One of the most difficult challenges that people often face when cleaning their home doesn’t actually have to do with dust, dirt or grime. The chief culprit that can lead people to feeling overworked and overwhelmed when it comes to house cleaning is actually clutter. Clutter is a problem that tends to start small and quickly balloon into a larger problem. Maybe the kids didn’t put their toys away after playtime. Maybe you left papers on a desk assuming you would get to them later and never did. Before you know it, it feels like you’re trapped under a mountain of clutter that you just can’t seem to get rid of. There are a few key techniques that you can use to unclutter the home today.


One of the absolute best ways to unclutter the home involves taking a series of steps to prevent clutter from occurring in the first place. In all areas of the home where clutter is initially created, it’s usually tied directly to taking things out of their normal resting places and failing to put them away. If you’re going through important business files in the office, for example, you may soon find yourself under a mountain of paperwork. Getting in the habit of only keeping things “out” for exactly as long as you’re using them before putting them away again will dramatically reduce the amount of clutter you’re dealing with overall. While you are going through these items it also helps to toss what is no longer needed

You can even turn this technique into a fun learning experience for young kids. If some of your clutter problems have to do with too many toys that aren’t getting put away, for example, make sure you teach kids to put toys away once they are done playing with it.

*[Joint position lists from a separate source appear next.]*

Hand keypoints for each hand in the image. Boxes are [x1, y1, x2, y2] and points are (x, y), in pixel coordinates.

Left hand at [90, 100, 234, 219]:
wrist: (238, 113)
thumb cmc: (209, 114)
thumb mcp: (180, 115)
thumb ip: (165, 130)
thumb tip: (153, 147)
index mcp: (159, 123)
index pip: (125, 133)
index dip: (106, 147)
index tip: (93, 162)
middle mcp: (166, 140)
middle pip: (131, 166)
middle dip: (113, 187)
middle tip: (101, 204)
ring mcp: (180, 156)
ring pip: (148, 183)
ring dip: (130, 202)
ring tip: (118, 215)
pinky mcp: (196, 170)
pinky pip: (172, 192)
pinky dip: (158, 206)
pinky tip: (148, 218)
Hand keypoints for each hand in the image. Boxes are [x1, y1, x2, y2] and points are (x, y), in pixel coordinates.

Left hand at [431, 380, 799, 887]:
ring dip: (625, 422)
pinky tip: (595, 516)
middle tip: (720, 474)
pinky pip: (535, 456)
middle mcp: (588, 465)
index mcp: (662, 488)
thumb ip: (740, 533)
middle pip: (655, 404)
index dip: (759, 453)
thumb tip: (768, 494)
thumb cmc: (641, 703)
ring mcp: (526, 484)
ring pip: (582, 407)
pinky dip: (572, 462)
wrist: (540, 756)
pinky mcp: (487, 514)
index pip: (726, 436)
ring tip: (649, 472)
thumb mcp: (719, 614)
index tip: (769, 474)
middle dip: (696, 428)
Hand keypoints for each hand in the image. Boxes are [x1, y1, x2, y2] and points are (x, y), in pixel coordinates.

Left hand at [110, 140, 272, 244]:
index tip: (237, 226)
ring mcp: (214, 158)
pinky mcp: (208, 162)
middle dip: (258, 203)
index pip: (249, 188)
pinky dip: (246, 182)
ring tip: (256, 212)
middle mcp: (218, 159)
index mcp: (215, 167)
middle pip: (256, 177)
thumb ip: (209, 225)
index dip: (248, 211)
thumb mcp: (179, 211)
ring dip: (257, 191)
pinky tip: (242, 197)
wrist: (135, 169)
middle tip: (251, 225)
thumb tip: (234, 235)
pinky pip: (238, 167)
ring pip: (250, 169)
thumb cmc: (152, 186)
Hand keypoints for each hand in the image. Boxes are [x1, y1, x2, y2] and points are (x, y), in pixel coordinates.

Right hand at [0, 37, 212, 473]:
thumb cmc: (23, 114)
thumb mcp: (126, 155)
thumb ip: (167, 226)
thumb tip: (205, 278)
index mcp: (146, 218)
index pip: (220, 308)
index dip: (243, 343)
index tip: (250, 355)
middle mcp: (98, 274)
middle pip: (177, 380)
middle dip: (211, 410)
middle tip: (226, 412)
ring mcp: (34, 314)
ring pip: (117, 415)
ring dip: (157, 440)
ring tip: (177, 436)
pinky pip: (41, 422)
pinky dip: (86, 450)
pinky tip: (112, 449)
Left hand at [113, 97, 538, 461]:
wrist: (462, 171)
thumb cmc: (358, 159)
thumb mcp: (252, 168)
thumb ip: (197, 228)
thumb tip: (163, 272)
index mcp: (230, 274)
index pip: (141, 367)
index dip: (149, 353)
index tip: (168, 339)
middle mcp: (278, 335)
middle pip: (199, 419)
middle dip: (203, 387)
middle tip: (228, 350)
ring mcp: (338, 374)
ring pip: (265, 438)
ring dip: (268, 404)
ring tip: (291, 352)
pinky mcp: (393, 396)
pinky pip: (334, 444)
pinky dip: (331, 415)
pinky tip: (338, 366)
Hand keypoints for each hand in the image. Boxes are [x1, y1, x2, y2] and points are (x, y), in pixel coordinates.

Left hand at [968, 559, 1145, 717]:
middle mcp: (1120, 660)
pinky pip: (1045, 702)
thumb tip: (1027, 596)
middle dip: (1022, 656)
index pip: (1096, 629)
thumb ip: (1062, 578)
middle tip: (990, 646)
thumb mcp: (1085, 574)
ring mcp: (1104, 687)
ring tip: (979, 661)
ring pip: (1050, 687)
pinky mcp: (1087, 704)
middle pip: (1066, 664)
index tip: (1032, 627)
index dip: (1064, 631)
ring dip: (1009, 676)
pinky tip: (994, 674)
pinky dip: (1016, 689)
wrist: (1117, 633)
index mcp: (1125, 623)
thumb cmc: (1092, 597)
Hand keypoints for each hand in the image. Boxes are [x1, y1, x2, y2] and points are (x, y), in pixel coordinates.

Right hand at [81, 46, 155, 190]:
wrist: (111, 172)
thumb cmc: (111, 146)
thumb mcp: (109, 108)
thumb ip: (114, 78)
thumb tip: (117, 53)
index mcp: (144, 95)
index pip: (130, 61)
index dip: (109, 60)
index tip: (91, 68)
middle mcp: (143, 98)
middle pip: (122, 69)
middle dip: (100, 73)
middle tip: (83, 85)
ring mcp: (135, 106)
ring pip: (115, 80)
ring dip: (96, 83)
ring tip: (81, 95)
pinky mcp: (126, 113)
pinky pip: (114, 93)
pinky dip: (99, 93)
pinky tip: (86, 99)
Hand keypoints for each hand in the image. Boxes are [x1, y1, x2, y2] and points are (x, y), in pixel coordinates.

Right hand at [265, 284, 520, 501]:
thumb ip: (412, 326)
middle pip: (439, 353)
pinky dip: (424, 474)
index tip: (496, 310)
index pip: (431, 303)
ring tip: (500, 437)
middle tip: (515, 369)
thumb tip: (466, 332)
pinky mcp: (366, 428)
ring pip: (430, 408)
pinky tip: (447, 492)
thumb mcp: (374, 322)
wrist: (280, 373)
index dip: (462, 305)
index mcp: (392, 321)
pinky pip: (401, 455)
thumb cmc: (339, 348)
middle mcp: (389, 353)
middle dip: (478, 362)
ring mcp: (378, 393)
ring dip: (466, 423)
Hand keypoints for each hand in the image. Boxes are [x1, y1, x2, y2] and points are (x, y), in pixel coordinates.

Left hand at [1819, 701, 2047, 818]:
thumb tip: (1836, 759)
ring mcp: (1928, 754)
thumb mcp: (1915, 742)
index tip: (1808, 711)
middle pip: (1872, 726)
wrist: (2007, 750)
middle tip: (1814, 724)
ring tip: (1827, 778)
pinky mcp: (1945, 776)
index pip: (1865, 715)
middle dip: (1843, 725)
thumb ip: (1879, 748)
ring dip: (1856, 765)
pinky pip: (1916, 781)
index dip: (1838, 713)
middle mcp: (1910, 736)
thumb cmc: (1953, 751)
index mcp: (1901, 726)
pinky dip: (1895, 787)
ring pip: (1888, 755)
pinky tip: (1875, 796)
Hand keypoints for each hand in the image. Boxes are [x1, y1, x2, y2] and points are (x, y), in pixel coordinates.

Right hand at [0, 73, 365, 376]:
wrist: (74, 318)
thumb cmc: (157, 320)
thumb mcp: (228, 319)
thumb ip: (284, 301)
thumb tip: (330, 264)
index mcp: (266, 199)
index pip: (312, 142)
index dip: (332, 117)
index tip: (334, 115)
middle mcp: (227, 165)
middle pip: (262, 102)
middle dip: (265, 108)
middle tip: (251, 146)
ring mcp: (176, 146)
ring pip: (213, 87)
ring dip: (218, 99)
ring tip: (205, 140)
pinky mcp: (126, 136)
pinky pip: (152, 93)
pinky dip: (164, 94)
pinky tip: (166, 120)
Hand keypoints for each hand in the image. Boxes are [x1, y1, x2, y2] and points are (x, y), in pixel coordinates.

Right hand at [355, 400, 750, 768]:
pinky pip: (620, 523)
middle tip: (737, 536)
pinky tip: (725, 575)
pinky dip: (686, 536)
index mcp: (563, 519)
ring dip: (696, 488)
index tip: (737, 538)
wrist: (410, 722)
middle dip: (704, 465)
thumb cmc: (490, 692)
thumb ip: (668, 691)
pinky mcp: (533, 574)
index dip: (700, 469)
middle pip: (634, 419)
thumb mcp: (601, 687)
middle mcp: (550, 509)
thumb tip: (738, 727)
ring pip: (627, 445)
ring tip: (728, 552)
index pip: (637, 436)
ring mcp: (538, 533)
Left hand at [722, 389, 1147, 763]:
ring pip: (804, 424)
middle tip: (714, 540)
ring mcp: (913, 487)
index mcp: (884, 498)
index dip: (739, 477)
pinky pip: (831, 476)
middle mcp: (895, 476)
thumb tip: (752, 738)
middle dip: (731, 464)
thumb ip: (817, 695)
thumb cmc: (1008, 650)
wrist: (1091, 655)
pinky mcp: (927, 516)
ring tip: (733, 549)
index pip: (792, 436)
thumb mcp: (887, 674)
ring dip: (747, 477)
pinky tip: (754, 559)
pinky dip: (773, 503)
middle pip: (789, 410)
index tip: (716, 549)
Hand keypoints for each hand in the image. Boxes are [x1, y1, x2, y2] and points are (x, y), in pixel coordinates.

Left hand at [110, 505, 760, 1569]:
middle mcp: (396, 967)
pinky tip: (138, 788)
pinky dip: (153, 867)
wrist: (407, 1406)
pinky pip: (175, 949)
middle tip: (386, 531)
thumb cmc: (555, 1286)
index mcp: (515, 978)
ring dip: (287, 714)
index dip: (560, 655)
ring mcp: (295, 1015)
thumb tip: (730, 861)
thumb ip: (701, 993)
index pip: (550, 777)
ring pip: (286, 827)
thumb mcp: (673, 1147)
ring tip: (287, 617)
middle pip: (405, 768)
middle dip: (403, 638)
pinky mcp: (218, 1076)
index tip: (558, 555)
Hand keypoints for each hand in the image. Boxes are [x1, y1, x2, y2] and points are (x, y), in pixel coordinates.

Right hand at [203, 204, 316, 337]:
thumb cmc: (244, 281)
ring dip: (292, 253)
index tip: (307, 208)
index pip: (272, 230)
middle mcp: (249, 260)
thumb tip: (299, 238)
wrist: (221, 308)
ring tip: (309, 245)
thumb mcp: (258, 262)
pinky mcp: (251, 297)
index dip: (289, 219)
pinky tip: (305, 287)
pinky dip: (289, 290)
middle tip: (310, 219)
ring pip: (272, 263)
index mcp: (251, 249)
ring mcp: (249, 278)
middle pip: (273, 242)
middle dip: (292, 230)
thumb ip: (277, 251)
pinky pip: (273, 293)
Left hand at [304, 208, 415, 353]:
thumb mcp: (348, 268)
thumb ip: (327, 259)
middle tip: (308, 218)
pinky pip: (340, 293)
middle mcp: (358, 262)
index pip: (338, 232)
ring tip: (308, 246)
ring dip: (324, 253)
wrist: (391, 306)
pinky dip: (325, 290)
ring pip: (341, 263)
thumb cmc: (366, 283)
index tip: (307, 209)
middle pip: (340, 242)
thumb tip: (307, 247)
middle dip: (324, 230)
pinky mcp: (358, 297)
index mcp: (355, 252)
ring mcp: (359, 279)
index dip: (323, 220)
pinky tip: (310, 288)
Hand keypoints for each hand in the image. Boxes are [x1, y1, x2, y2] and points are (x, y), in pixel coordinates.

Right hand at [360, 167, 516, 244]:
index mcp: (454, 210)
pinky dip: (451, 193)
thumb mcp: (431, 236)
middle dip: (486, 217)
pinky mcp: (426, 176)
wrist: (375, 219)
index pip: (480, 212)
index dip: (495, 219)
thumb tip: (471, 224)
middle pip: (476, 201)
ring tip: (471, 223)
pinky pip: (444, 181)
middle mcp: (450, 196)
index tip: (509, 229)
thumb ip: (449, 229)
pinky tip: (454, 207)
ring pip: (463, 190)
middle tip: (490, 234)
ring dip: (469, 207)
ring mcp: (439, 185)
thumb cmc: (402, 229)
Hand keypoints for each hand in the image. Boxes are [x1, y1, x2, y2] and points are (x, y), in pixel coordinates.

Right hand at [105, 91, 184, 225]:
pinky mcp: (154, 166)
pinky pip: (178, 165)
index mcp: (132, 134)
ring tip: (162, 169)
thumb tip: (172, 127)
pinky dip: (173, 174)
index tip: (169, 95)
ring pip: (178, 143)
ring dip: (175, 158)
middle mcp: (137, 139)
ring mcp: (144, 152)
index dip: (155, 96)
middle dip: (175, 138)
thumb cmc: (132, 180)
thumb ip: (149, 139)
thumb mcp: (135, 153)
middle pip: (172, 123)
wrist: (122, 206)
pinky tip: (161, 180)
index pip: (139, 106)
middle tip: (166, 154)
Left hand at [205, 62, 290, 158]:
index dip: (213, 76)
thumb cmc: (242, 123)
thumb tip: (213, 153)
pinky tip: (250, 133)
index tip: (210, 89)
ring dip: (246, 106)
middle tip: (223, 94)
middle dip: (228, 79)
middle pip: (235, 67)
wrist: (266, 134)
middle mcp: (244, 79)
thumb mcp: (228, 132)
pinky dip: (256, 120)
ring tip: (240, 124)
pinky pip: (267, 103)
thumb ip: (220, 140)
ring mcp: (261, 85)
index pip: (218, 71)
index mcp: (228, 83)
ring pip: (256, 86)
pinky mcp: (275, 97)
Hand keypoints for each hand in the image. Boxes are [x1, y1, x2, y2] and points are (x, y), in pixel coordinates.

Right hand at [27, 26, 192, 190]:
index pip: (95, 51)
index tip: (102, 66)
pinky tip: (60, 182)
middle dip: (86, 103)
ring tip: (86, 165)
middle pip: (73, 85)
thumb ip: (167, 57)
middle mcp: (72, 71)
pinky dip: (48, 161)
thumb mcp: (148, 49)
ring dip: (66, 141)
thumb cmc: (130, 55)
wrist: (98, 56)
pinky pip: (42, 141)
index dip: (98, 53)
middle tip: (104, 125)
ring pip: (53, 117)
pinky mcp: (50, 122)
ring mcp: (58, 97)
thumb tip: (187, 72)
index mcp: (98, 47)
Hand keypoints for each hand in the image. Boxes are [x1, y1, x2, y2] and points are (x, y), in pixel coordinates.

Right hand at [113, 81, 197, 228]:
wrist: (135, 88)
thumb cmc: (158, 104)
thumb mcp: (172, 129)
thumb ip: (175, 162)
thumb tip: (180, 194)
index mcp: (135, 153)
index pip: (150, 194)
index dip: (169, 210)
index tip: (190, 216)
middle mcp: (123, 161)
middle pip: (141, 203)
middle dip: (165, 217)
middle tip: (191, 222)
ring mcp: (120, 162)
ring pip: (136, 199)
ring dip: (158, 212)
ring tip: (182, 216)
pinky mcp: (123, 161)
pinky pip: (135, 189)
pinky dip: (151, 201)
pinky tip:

The amount of time it takes to remove a toy from the shelf and put it back again are identical, even though those are two separate actions.

Another way to unclutter the home involves making sure that every item has a “home” so that you can put things back where they belong. If you’re dealing with too much stuff and do not seem to have the space for everything begin decluttering in small amounts. Keep the items that you need, use regularly and love and make room by donating, recycling or tossing the things you no longer need, replaced with a newer model or outgrew.